The Wall Street Hammer Horror Show
"Well alas we've seen it all before, Knights in armour, days for yore, The same old fears and the same old crimes, We haven't changed since ancient times" - Dire Straits, Iron Hand
I always think of the lyric when I see extremes in investor sentiment.
It seems so fitting for this current bull market; the bears have howled at the moon on every corner for years and years, monsters have lurked, ghosts have spooked us and the goblins, as we we’ve been warned, will take us in our sleep.
In simplest terms, confidence has been lacking and fear has run rampant, and no news seemed to be the only good news.
And even as last week's Dow Jones bell rang to the tune of 25,000 plus, alongside a number of other market breakouts around the globe, headlines like this were mostly what readers and investors were met with:
STOCKS
Investors should be 'terrified' about the 'exponential' risk associated with Dow 25,000, analyst says
But let’s not stop there, the Hammer Horror style waves of terror just keeps coming, like these more recent options:
- a large meteor striking Earth and extinguishing all life forms
- a large explosion on the sun, providing a few weeks warning before our atmosphere is totally fried and us along with it
- a dirty nuclear bomb going off in downtown New York City, completely erasing one of the global financial centre points
- being struck by lightning, eaten by a shark, (insert your favourite fear meme here), and
- anything related to a 60 Minutes reporter showing up at your office unannounced.
The Point?
These risks, along with all market risks, have existed forever.
And they will exist for all time going forward.
Nothing you will ever read in these notes or any others, hear on TV, see on the Internet or buy in a newsletter will ever change that fact, nor provide any logical way out.
So, if you’re focused on the potential bad news then you’re just looking at “the same old fears and same old crimes,” in the immortal words of Mark Knopfler.
Sentiment Has Changed?
You will note that the latest AAII weekly individual investor sentiment report has changed dramatically from its former 3-year record of remaining below the majority.
Maybe the bulls out there had finally had it and decided to step up and end the year with a bang.
Too bad they waited eight years and a rise of 17,000 plus Dow Jones points before they got excited:
Personally, I was far happier when the AAII bullish numbers were in the 20s and 30s for months on end.

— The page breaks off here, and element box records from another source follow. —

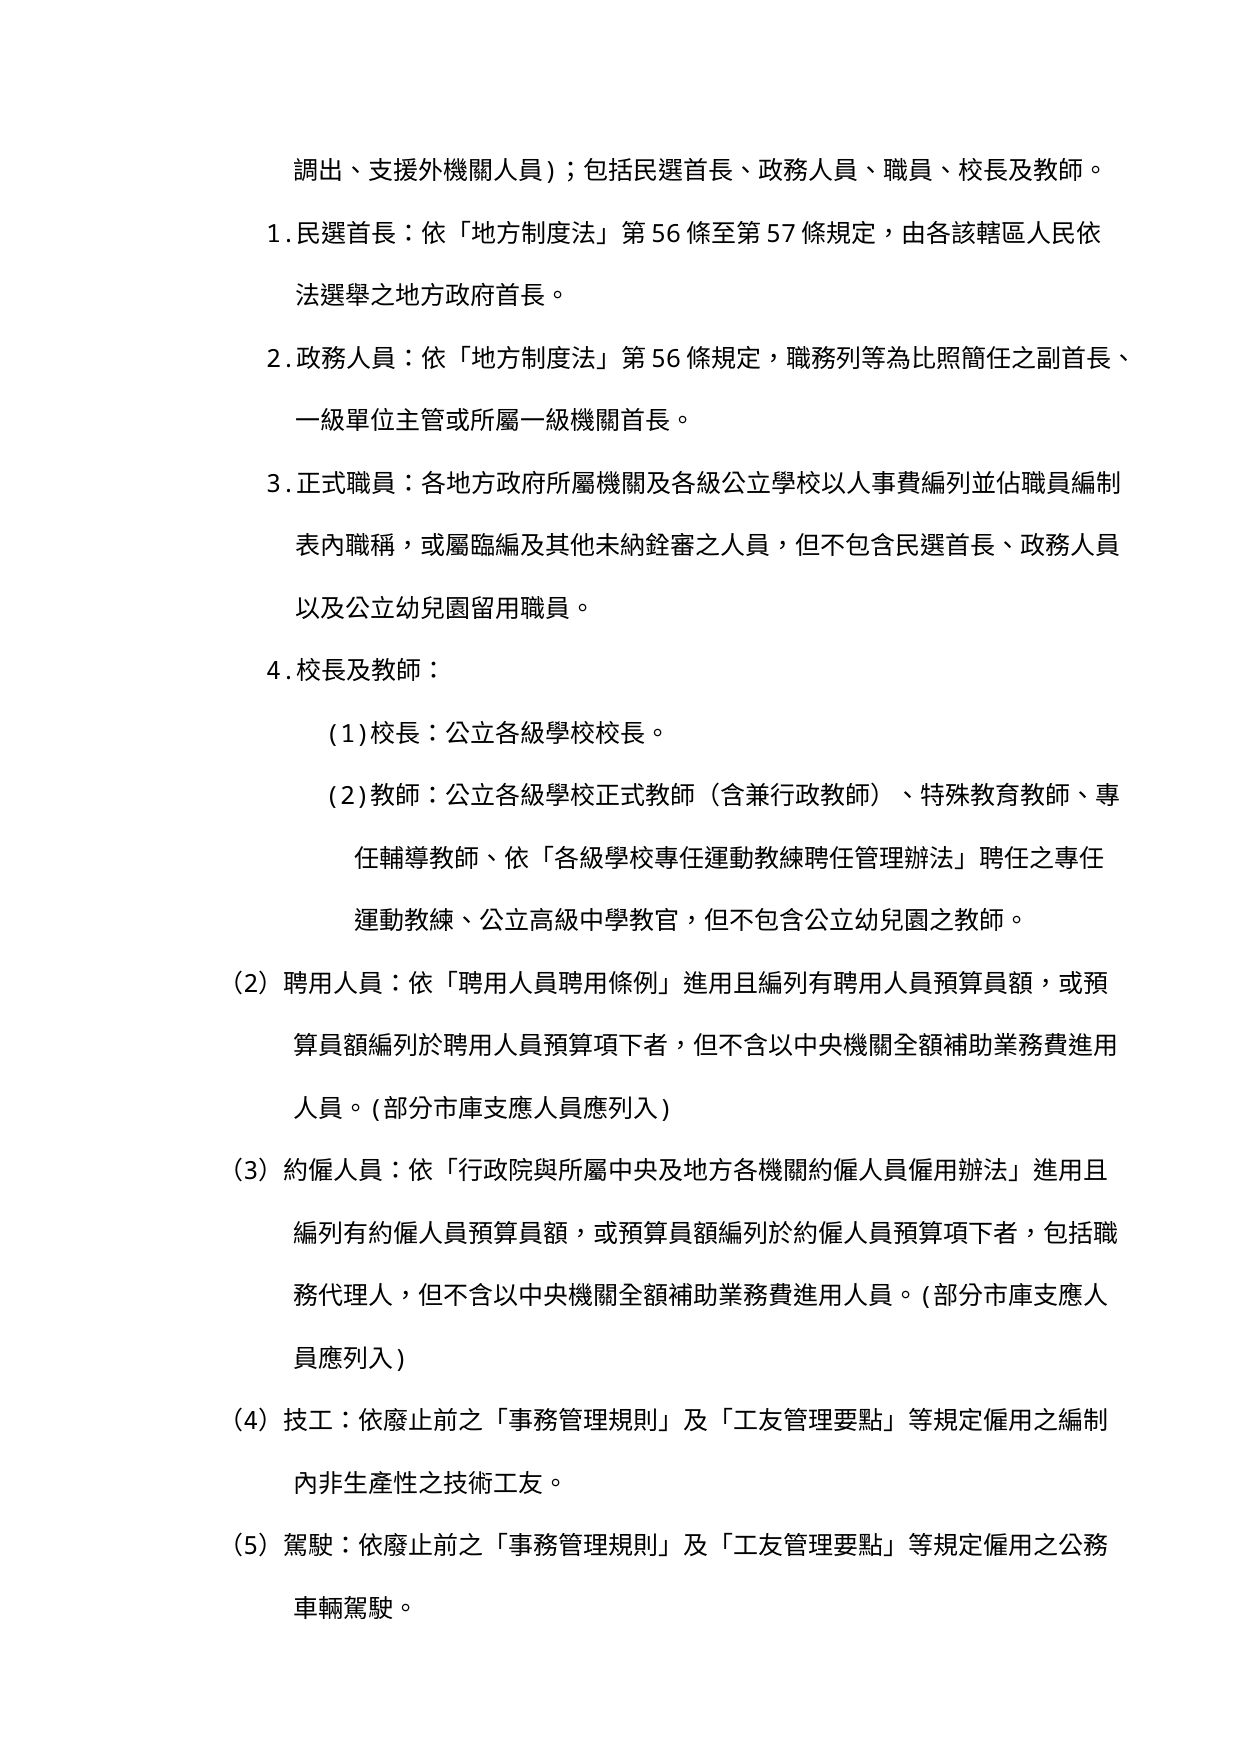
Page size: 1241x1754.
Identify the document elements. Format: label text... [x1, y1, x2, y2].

text (1)校長：公立各級學校校長。 [295, 689, 1122, 752]
list 駕駛：依廢止前之「事務管理規則」及「工友管理要點」等規定僱用之公務車輛駕駛。 [218, 1502, 1122, 1627]
text 3.正式職員：各地方政府所屬機關及各級公立學校以人事費編列並佔職員編制表內職稱，或屬臨編及其他未納銓審之人員，但不包含民選首長、政務人員以及公立幼兒園留用職員。 [266, 439, 1122, 627]
text 1.民選首長：依「地方制度法」第56條至第57條規定，由各該轄區人民依法選舉之地方政府首長。 [266, 189, 1122, 314]
list 調出、支援外機關人員)；包括民選首長、政務人員、職員、校長及教師。 [218, 127, 1122, 189]
text 2.政務人員：依「地方制度法」第56條規定，職務列等為比照簡任之副首長、一級單位主管或所屬一級機關首長。 [266, 314, 1122, 439]
text (2)教師：公立各級學校正式教師（含兼行政教師）、特殊教育教師、專任輔導教師、依「各級學校專任運動教練聘任管理辦法」聘任之專任運動教練、公立高級中學教官，但不包含公立幼兒園之教師。 [310, 752, 1122, 939]
list 技工：依廢止前之「事務管理規則」及「工友管理要點」等規定僱用之編制內非生產性之技術工友。 [218, 1377, 1122, 1502]
list 聘用人員：依「聘用人員聘用條例」進用且編列有聘用人員預算員額，或預算員額編列於聘用人員預算項下者，但不含以中央機關全額補助業務費進用人員。(部分市庫支應人員應列入) [218, 939, 1122, 1127]
list 約僱人員：依「行政院與所屬中央及地方各機關約僱人員僱用辦法」進用且編列有約僱人員預算員額，或預算員額編列於約僱人員預算項下者，包括職務代理人，但不含以中央機關全額補助業務費進用人員。(部分市庫支應人員應列入) [218, 1127, 1122, 1377]
text 4.校長及教師： [266, 627, 1122, 689]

And seeing them now just a few clicks away from their highs makes me, well, twitch a little and want to grab an extra handful of fruit-flavoured TUMS.
The Good News?
What remains, however, is the nearly $11 Trillion of money that now needs to follow those "bullish feelings" into the markets.
And we’re nowhere close to that happening.

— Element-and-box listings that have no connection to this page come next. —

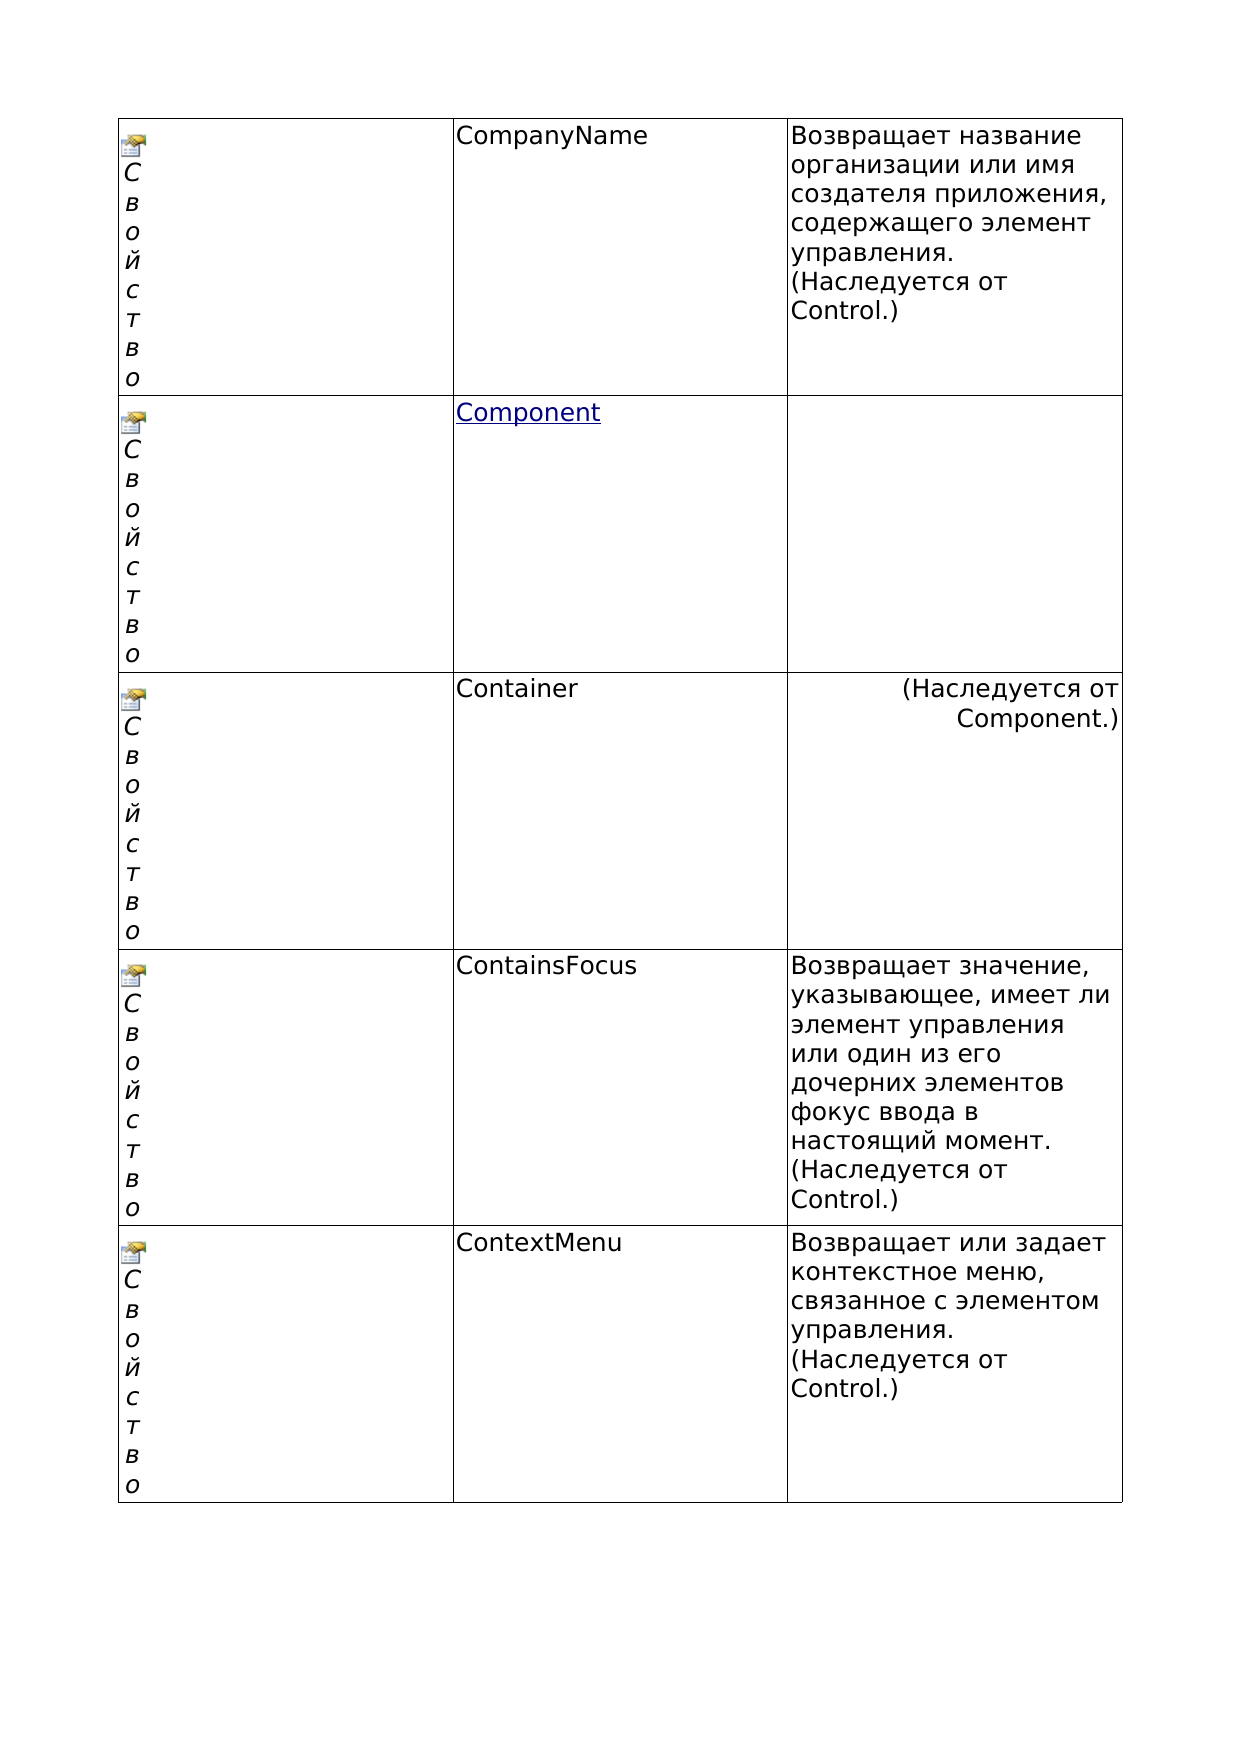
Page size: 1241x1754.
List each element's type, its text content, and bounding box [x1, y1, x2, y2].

table_cell [119, 673, 453, 948]
table_cell ContainsFocus [454, 950, 787, 1225]
table_cell Возвращает название организации или имя создателя приложения, содержащего элемент управления. (Наследуется от Control.) [788, 119, 1122, 395]
picture [121, 133, 147, 159]
table_cell [119, 396, 453, 672]
table_cell ContextMenu [454, 1226, 787, 1502]
picture [121, 1240, 147, 1266]
table_cell Возвращает значение, указывающее, имеет ли элемент управления или один из его дочерних элементов фокус ввода в настоящий момент. (Наследуется от Control.) [788, 950, 1122, 1225]
table_cell CompanyName [454, 119, 787, 395]
table_cell Component [454, 396, 787, 672]
picture [121, 687, 147, 713]
table_cell (Наследуется от Component.) [788, 673, 1122, 948]
table_cell [119, 119, 453, 395]
picture [121, 963, 147, 989]
table_cell [119, 1226, 453, 1502]
table_cell Container [454, 673, 787, 948]
table_cell [119, 950, 453, 1225]
table_cell [788, 396, 1122, 672]
picture [121, 410, 147, 436]
table_cell Возвращает или задает контекстное меню, связанное с элементом управления. (Наследуется от Control.) [788, 1226, 1122, 1502]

From the long-term investor point of few, what you’re ideally looking for in the face of the sentiment turn-around is a correction.
Sounds loony, right? But watch what happens when those daisy fresh bulls that’ve just emerged from hibernation and are taking in this latest breath of record setting air see a few hundred points suddenly drop off their favourite index.
You’ll see those 59.8% of bulls drop like flies. And it will be thousands more points moving back upwards before they re-merge from their near nine year slumber.